Travis recounted how he and many other Marines would bathe in the Matanikau River.
What they did not know, until later, was the river was infested with alligators. Land wasn’t much better as the Marines dodged centipedes about a foot long, snakes and “rats like cats.”
The rats were big enough to steal the soldiers’ boots at night.
“The saltwater alligators would come up the fresh stream,” Travis laughed. “The ocean had so much coral and sea snakes would come up. You couldn’t bathe in there either. I can say one thing, Guadalcanal was the worst island in the Pacific.”
Yet another aspect of the war few know is the assistance of the legendary aviator Charles Lindbergh. The military unveiled a new plane, the Corsair, but encountered problems with the fuel pump when it flew at about 12,000 feet above the surface.
Lindbergh came to Guadalcanal, fixed the pumps and also said the planes’ payloads could carry 1,000-pound bombs, Travis said. Before Lindbergh’s arrival, the planes only carried 500-pound bombs.
But Lindbergh wasn’t done. He not only fixed the fuel pumps, but assisted with loading the bombs, and then took to bombing runs as the pilot, Travis said, again with a chuckle.
“He didn’t want to leave us,” Travis added.
Travis’ unit and the Marines battled through Guadalcanal, Zamboanga and the northern Philippines, although the men had no clue the war was near its end.

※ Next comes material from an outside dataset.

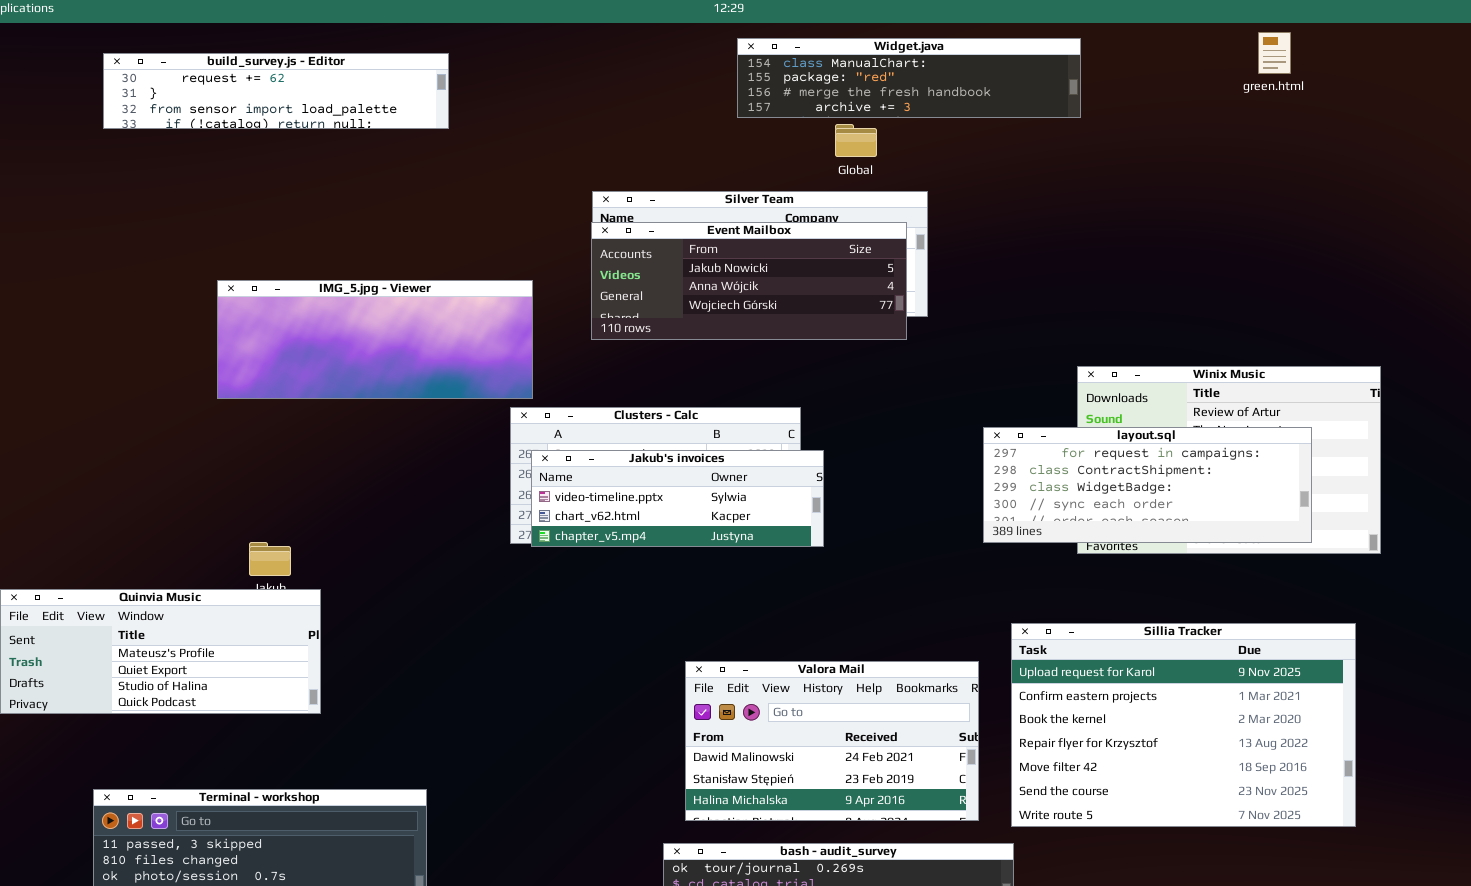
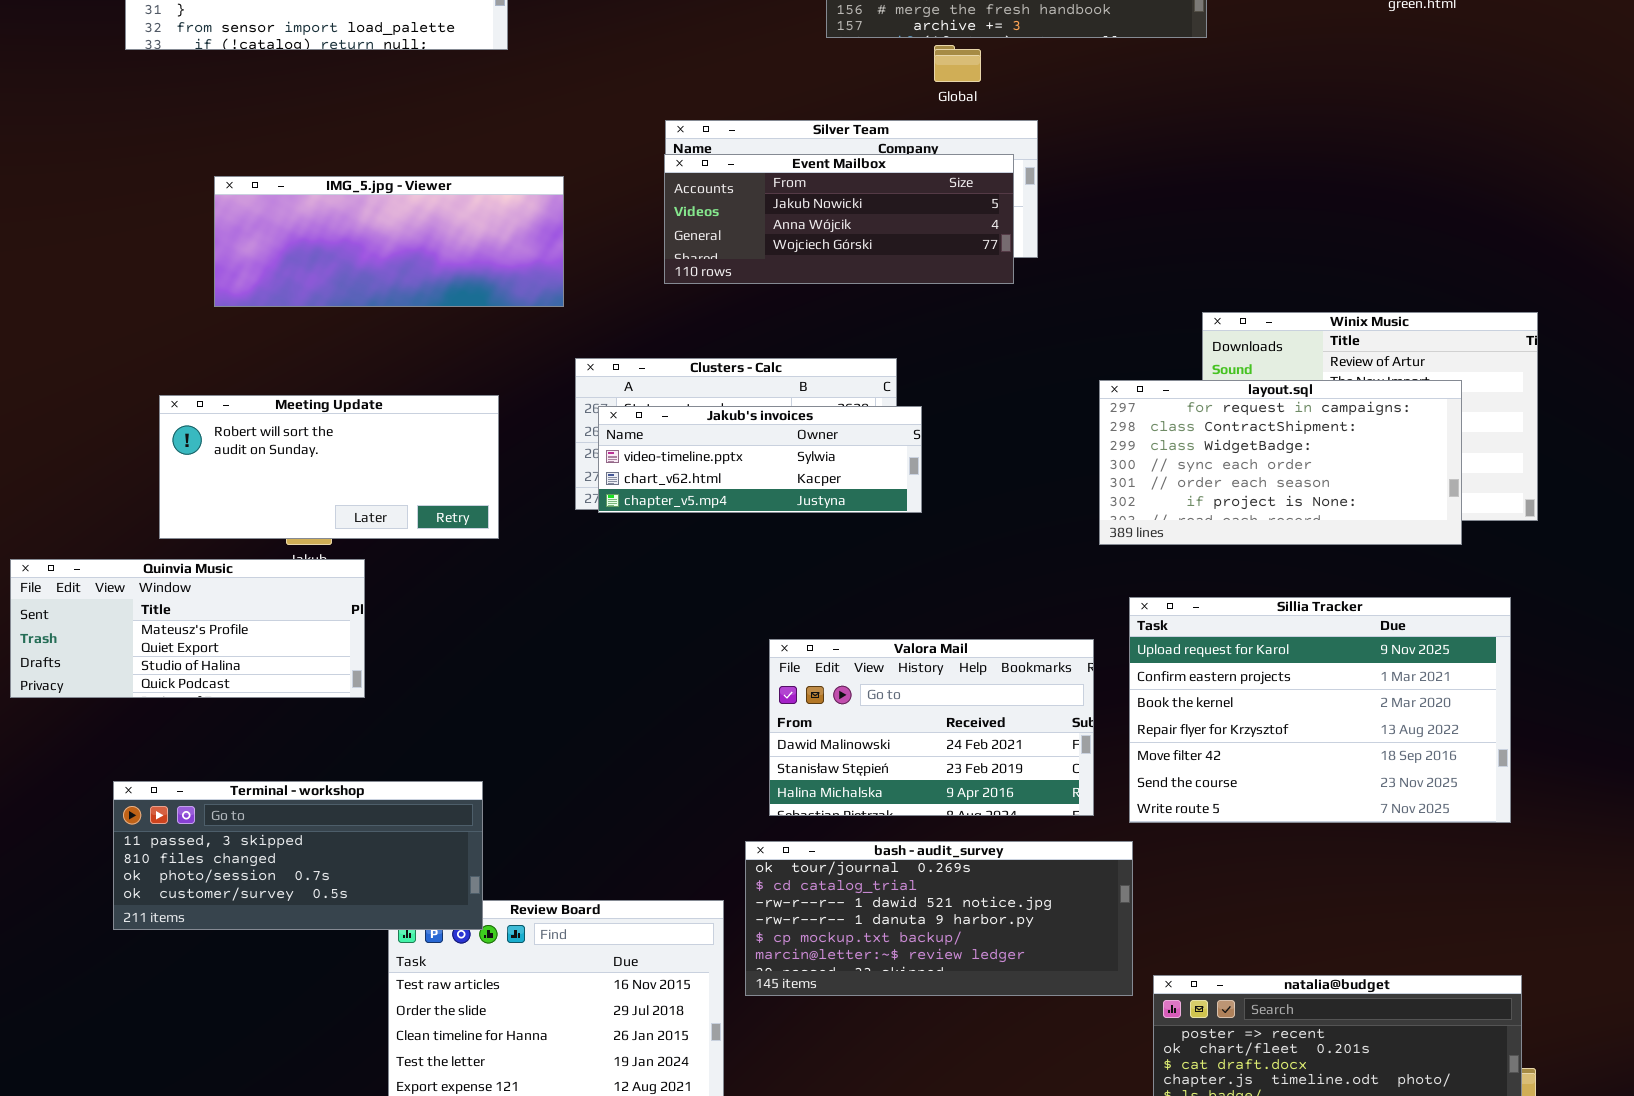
IMG_5.jpg - Viewer: [217,280,533,399] -> [214,176,564,307], moved
layout.sql: [983,427,1312,543] -> [1099,380,1462,545], resized
Meeting Update: none -> [159,395,499,539], opened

After their campaign on the islands, Travis was placed on a hospital ship with a destination unknown. It was there, working night security for men who were shell-shocked and “guys who lost it,” that Travis and the others learned of Japan’s surrender.
“There was a lot of wounded and guys who cracked up,” he said. “They had all these cages down there. It was really hard to look at.”
Travis’ ship docked in San Francisco, although his duty wasn’t over. He and his unit were deployed to San Diego when they heard the news the war was over.
“We headed up to L.A. and stayed up there a couple days,” Travis said. “We were pretty well drunk the whole time.”
Upon his return, Travis’ ship docked in a familiar city, his hometown. After leaving the Marines, Travis wed his high school sweetheart, Lorraine, in 1947 in San Francisco.
The two were married for 53 years until she passed away 16 years ago. Their time, though, saw the couple span North America and beyond.
“She was my girlfriend my senior year,” Travis said. “When I joined the Marine Corps, she said she would wait. A lot of them didn’t wait. And when I came back, she was waiting.”
Travis said their passion for boats bonded the two as they navigated the Caribbean Sea, traveled down the West Coast and down the Mexican coast. They even lived on a boat in the San Joaquin River Valley for five years.
The two had five children — Leslie, Sue, Guy, Scott and Kelly.
They raised their kids in Northern California, first in Sonora then in Marin County. The Travis matriarch also has six grand children, one of whom is a Navy SEAL, and three great-grand children.
As for Walt Travis, after starting with a coffee company after the war, he landed a plum job with General Motors.
He finally retired in 1980 and he and Lorraine retreated to their home in Sonoma County.
As the years passed, Lorraine’s health started to deteriorate so the couple decided a change of scenery was best for her health.
After a visit to Del Mar to visit their daughter Leslie, Walt and Lorraine moved to the city. After Lorraine passed away, Travis found a new home in Carlsbad, where he has kept active through volunteering with several organizations, plus the senior center and becoming a caregiver.
“When you look around … a guy has to be lucky to stay married that long, have five children and no problems,” he reminisced. “I can’t understand how I got by with all that.”